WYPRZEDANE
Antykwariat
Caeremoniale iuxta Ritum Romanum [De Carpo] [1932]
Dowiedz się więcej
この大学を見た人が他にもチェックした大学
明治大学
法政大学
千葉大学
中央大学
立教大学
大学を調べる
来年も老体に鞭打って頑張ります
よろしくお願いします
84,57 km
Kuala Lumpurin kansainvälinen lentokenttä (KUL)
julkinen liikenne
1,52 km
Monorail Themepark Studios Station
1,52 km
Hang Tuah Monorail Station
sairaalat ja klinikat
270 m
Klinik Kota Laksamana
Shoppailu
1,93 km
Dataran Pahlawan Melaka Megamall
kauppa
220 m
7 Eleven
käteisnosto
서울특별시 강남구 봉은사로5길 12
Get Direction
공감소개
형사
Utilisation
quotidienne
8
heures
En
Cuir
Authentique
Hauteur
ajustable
...
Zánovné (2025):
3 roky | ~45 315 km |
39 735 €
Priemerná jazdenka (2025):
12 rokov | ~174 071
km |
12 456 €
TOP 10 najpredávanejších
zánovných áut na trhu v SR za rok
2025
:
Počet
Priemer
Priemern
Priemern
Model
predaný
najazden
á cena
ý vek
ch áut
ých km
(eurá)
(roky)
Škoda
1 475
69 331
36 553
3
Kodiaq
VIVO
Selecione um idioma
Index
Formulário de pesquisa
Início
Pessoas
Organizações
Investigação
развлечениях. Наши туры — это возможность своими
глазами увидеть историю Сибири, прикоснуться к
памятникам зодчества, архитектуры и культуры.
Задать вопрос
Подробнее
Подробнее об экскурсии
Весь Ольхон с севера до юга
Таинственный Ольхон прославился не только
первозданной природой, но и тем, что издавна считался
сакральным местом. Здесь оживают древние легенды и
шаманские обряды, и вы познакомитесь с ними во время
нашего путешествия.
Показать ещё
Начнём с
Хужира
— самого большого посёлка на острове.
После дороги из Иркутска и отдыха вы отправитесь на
---
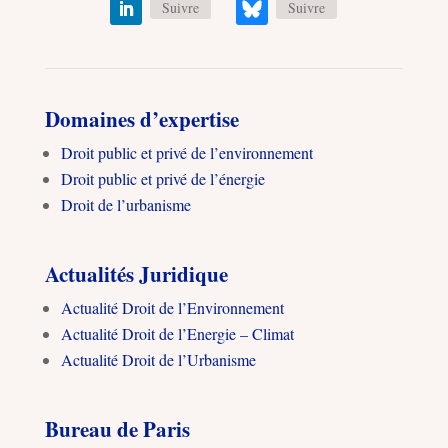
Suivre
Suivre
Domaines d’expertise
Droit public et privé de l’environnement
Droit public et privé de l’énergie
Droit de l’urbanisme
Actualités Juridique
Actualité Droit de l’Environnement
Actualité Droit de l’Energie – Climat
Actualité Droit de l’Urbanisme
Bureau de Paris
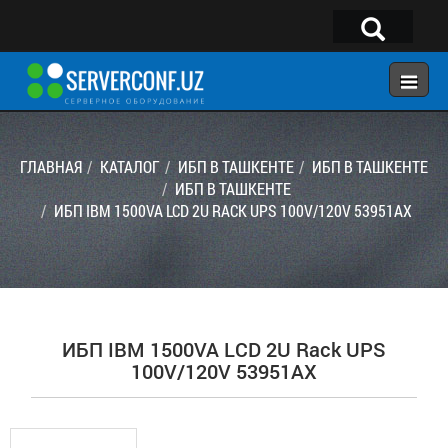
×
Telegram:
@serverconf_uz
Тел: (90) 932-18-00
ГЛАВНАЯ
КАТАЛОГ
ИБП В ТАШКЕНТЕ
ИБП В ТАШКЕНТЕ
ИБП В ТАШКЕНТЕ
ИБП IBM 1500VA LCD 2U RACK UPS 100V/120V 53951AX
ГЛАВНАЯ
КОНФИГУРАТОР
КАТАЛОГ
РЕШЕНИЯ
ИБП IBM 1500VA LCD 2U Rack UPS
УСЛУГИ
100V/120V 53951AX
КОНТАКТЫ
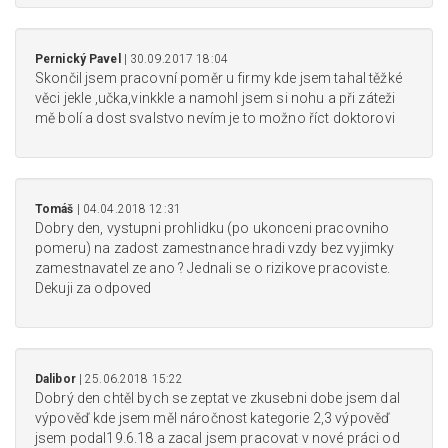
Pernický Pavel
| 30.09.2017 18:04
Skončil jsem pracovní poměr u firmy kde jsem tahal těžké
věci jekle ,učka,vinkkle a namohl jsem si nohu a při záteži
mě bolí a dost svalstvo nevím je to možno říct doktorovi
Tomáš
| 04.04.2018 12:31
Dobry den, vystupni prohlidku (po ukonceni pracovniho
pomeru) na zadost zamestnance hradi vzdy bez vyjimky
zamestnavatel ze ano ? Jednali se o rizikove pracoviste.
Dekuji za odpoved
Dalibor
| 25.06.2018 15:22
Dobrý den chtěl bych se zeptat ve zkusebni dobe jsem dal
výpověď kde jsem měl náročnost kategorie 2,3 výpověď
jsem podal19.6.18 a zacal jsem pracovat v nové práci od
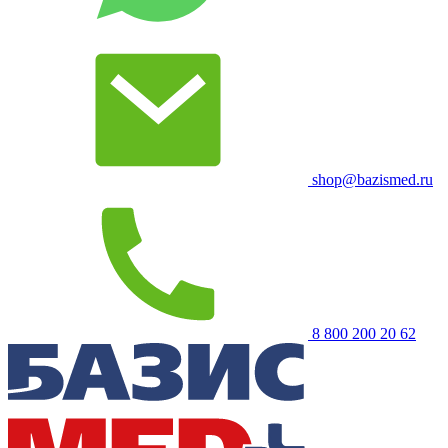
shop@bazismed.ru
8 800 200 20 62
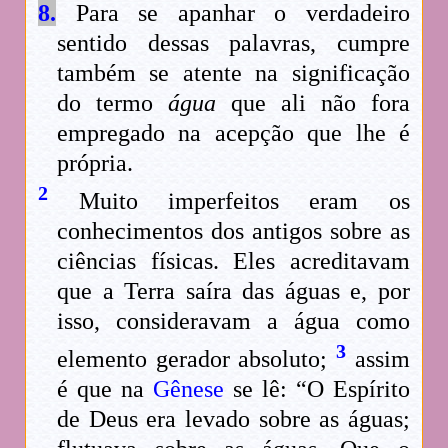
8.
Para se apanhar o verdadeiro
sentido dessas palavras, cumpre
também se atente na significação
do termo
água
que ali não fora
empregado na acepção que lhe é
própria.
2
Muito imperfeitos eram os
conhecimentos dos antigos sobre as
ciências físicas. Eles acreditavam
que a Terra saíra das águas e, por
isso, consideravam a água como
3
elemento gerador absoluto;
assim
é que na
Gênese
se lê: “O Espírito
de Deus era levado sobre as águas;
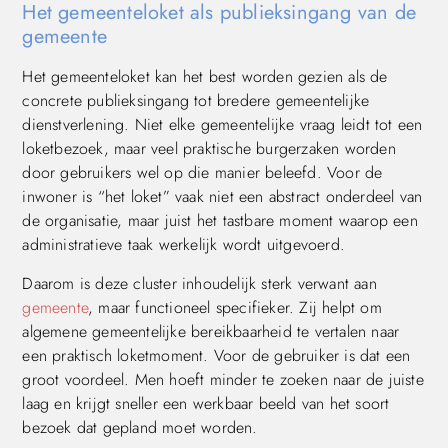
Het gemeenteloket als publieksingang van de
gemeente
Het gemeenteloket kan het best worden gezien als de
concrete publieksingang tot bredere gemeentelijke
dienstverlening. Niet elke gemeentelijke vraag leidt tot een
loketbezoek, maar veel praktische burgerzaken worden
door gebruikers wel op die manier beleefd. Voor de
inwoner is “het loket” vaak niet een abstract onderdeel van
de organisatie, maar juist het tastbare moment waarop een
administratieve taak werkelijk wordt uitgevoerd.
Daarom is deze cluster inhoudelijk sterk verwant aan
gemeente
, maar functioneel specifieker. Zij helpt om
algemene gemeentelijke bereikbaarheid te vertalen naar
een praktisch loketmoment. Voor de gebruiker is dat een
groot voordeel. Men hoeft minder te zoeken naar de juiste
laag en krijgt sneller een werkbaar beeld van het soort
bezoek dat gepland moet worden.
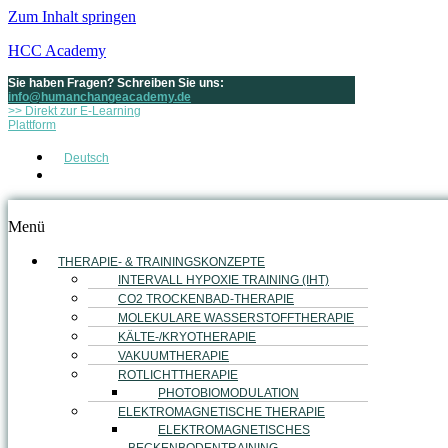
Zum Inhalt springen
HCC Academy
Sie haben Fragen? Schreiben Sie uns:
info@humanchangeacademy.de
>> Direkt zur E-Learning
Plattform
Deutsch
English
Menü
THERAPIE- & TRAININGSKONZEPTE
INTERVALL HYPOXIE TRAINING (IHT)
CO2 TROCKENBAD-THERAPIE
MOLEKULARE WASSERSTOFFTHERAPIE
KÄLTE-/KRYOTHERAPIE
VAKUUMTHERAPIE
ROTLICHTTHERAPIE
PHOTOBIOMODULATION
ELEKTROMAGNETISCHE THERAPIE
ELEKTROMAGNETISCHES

Exercise details:
Render the records as a Markdown table with the columns No. and Line, giving each line a row number and skipping blank lines. Begin at the line that contains "Het gemeenteloket als publieksingang van de", stop after the line that contains "ELEKTROMAGNETISCHES", and leave the pictures out.

Answer section:
| No. | Line |
|---|---|
| 1 | Het gemeenteloket als publieksingang van de |
| 2 | gemeente |
| 3 | Het gemeenteloket kan het best worden gezien als de |
| 4 | concrete publieksingang tot bredere gemeentelijke |
| 5 | dienstverlening. Niet elke gemeentelijke vraag leidt tot een |
| 6 | loketbezoek, maar veel praktische burgerzaken worden |
| 7 | door gebruikers wel op die manier beleefd. Voor de |
| 8 | inwoner is “het loket” vaak niet een abstract onderdeel van |
| 9 | de organisatie, maar juist het tastbare moment waarop een |
| 10 | administratieve taak werkelijk wordt uitgevoerd. |
| 11 | Daarom is deze cluster inhoudelijk sterk verwant aan |
| 12 | gemeente |
| 13 | , maar functioneel specifieker. Zij helpt om |
| 14 | algemene gemeentelijke bereikbaarheid te vertalen naar |
| 15 | een praktisch loketmoment. Voor de gebruiker is dat een |
| 16 | groot voordeel. Men hoeft minder te zoeken naar de juiste |
| 17 | laag en krijgt sneller een werkbaar beeld van het soort |
| 18 | bezoek dat gepland moet worden. |
| 19 | Zum Inhalt springen |
| 20 | HCC Academy |
| 21 | Sie haben Fragen? Schreiben Sie uns: |
| 22 | info@humanchangeacademy.de |
| 23 | >> Direkt zur E-Learning |
| 24 | Plattform |
| 25 | Deutsch |
| 26 | English |
| 27 | Menü |
| 28 | THERAPIE- & TRAININGSKONZEPTE |
| 29 | INTERVALL HYPOXIE TRAINING (IHT) |
| 30 | CO2 TROCKENBAD-THERAPIE |
| 31 | MOLEKULARE WASSERSTOFFTHERAPIE |
| 32 | KÄLTE-/KRYOTHERAPIE |
| 33 | VAKUUMTHERAPIE |
| 34 | ROTLICHTTHERAPIE |
| 35 | PHOTOBIOMODULATION |
| 36 | ELEKTROMAGNETISCHE THERAPIE |
| 37 | ELEKTROMAGNETISCHES |